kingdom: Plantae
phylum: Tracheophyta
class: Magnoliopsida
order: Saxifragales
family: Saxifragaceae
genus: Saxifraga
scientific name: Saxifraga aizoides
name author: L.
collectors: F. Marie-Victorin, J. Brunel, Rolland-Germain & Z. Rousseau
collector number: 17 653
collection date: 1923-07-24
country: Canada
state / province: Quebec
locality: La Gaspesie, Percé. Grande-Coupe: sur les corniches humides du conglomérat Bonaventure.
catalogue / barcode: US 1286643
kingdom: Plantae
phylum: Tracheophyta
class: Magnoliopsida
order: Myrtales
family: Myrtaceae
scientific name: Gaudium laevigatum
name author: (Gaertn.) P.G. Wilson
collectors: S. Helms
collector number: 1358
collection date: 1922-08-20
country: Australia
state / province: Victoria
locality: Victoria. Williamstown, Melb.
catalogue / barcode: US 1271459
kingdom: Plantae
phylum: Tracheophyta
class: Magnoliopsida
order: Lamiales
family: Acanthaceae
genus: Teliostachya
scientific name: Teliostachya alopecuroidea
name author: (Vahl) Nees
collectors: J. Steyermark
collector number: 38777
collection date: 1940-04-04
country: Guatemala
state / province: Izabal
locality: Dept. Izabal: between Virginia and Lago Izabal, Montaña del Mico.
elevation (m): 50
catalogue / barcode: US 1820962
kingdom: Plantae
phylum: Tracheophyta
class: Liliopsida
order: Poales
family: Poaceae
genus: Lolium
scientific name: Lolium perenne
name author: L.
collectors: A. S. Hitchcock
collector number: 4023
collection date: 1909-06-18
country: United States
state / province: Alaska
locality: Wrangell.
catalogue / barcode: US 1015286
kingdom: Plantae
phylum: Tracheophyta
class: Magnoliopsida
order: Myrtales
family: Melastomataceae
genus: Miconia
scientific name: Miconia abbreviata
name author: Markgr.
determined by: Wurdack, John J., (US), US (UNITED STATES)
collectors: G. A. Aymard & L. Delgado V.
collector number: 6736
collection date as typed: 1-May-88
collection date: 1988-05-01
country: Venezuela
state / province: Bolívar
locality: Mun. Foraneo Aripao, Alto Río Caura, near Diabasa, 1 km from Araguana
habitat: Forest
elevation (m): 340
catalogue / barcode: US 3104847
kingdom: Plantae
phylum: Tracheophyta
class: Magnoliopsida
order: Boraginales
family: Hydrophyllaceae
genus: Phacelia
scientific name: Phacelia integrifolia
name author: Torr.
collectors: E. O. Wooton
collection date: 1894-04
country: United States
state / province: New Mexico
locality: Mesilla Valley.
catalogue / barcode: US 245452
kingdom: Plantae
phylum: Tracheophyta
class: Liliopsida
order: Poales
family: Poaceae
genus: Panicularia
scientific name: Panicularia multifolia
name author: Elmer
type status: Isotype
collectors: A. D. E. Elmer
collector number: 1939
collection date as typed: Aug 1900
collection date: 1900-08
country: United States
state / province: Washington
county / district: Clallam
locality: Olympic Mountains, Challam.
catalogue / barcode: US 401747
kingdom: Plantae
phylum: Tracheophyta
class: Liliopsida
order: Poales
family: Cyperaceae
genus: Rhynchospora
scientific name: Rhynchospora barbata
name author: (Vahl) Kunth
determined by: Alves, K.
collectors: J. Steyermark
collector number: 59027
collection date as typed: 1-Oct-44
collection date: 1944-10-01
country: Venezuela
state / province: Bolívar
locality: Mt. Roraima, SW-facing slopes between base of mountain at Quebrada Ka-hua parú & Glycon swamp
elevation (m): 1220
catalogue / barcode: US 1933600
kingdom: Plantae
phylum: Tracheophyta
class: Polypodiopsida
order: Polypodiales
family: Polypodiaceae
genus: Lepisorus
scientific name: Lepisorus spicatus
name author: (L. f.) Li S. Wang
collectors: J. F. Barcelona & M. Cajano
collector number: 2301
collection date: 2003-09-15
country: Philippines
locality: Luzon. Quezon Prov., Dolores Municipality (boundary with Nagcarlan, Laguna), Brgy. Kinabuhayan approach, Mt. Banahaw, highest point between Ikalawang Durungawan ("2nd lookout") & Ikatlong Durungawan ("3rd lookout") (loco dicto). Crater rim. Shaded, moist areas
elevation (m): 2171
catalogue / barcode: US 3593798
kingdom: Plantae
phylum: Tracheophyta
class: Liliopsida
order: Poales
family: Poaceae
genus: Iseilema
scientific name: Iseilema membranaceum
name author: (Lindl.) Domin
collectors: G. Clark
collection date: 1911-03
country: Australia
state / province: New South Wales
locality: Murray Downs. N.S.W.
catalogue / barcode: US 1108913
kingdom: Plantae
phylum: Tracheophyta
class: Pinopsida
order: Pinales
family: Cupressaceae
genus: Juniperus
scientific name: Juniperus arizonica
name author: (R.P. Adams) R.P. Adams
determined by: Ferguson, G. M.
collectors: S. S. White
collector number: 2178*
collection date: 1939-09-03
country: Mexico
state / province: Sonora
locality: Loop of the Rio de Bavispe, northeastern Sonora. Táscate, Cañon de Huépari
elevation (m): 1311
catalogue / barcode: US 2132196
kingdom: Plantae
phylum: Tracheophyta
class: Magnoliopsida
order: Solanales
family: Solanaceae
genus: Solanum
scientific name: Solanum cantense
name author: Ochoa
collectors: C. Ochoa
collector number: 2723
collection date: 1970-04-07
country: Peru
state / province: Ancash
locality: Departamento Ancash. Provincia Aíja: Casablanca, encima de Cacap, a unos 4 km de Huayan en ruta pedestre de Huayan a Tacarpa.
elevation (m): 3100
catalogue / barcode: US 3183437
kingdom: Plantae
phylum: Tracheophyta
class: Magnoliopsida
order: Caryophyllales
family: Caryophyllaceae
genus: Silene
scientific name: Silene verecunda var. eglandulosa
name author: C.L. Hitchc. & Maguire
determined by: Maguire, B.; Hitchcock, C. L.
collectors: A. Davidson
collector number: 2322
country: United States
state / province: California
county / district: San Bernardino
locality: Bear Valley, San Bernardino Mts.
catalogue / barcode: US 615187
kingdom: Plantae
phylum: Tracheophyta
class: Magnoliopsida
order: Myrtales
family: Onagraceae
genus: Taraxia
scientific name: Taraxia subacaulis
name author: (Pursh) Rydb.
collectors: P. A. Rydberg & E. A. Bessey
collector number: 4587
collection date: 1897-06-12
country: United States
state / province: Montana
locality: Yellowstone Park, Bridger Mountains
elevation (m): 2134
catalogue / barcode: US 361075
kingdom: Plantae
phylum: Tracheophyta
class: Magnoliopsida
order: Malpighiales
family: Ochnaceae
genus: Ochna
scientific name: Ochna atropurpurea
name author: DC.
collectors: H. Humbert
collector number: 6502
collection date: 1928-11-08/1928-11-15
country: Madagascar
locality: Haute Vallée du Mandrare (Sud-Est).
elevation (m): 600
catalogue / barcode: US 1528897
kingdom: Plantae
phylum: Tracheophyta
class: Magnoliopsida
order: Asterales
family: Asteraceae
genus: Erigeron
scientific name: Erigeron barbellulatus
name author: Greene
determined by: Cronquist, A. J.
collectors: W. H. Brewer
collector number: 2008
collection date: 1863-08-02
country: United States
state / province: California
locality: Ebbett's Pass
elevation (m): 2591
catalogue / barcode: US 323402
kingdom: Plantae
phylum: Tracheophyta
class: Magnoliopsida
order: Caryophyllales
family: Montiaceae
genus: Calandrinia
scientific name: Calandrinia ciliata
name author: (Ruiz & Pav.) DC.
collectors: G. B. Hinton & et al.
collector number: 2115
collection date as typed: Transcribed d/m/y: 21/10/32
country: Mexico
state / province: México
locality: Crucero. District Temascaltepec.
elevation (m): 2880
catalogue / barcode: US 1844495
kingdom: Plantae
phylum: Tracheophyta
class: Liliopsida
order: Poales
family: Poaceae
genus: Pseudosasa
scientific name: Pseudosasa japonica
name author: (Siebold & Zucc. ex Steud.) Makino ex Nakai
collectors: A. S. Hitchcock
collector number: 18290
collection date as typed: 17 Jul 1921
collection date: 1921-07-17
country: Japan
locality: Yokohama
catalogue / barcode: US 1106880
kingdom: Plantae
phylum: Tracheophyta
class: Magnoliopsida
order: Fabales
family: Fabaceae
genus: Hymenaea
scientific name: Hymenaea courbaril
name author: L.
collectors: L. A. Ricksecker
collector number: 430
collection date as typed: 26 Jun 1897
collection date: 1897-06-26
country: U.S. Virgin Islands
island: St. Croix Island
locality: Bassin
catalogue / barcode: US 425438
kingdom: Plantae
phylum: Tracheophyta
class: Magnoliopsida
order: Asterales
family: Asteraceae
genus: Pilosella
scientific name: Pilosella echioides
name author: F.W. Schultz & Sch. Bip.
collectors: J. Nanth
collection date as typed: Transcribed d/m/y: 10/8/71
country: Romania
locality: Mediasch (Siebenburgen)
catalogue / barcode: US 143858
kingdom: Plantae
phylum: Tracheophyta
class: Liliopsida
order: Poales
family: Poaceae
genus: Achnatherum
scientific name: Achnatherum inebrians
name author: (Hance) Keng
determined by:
== == ==
:: Aim of the task ::
Rewrite the data from the line containing "scientific name: Saxifraga aizoides" to the line containing "state / province: Alaska", both included, as a Markdown table with a No. column holding the row number and an Entry column holding the line. Leave out blank lines.

:: Task response ::
| No. | Entry |
|---|---|
| 1 | scientific name: Saxifraga aizoides |
| 2 | name author: L. |
| 3 | collectors: F. Marie-Victorin, J. Brunel, Rolland-Germain & Z. Rousseau |
| 4 | collector number: 17 653 |
| 5 | collection date: 1923-07-24 |
| 6 | country: Canada |
| 7 | state / province: Quebec |
| 8 | locality: La Gaspesie, Percé. Grande-Coupe: sur les corniches humides du conglomérat Bonaventure. |
| 9 | catalogue / barcode: US 1286643 |
| 10 | kingdom: Plantae |
| 11 | phylum: Tracheophyta |
| 12 | class: Magnoliopsida |
| 13 | order: Myrtales |
| 14 | family: Myrtaceae |
| 15 | scientific name: Gaudium laevigatum |
| 16 | name author: (Gaertn.) P.G. Wilson |
| 17 | collectors: S. Helms |
| 18 | collector number: 1358 |
| 19 | collection date: 1922-08-20 |
| 20 | country: Australia |
| 21 | state / province: Victoria |
| 22 | locality: Victoria. Williamstown, Melb. |
| 23 | catalogue / barcode: US 1271459 |
| 24 | kingdom: Plantae |
| 25 | phylum: Tracheophyta |
| 26 | class: Magnoliopsida |
| 27 | order: Lamiales |
| 28 | family: Acanthaceae |
| 29 | genus: Teliostachya |
| 30 | scientific name: Teliostachya alopecuroidea |
| 31 | name author: (Vahl) Nees |
| 32 | collectors: J. Steyermark |
| 33 | collector number: 38777 |
| 34 | collection date: 1940-04-04 |
| 35 | country: Guatemala |
| 36 | state / province: Izabal |
| 37 | locality: Dept. Izabal: between Virginia and Lago Izabal, Montaña del Mico. |
| 38 | elevation (m): 50 |
| 39 | catalogue / barcode: US 1820962 |
| 40 | kingdom: Plantae |
| 41 | phylum: Tracheophyta |
| 42 | class: Liliopsida |
| 43 | order: Poales |
| 44 | family: Poaceae |
| 45 | genus: Lolium |
| 46 | scientific name: Lolium perenne |
| 47 | name author: L. |
| 48 | collectors: A. S. Hitchcock |
| 49 | collector number: 4023 |
| 50 | collection date: 1909-06-18 |
| 51 | country: United States |
| 52 | state / province: Alaska |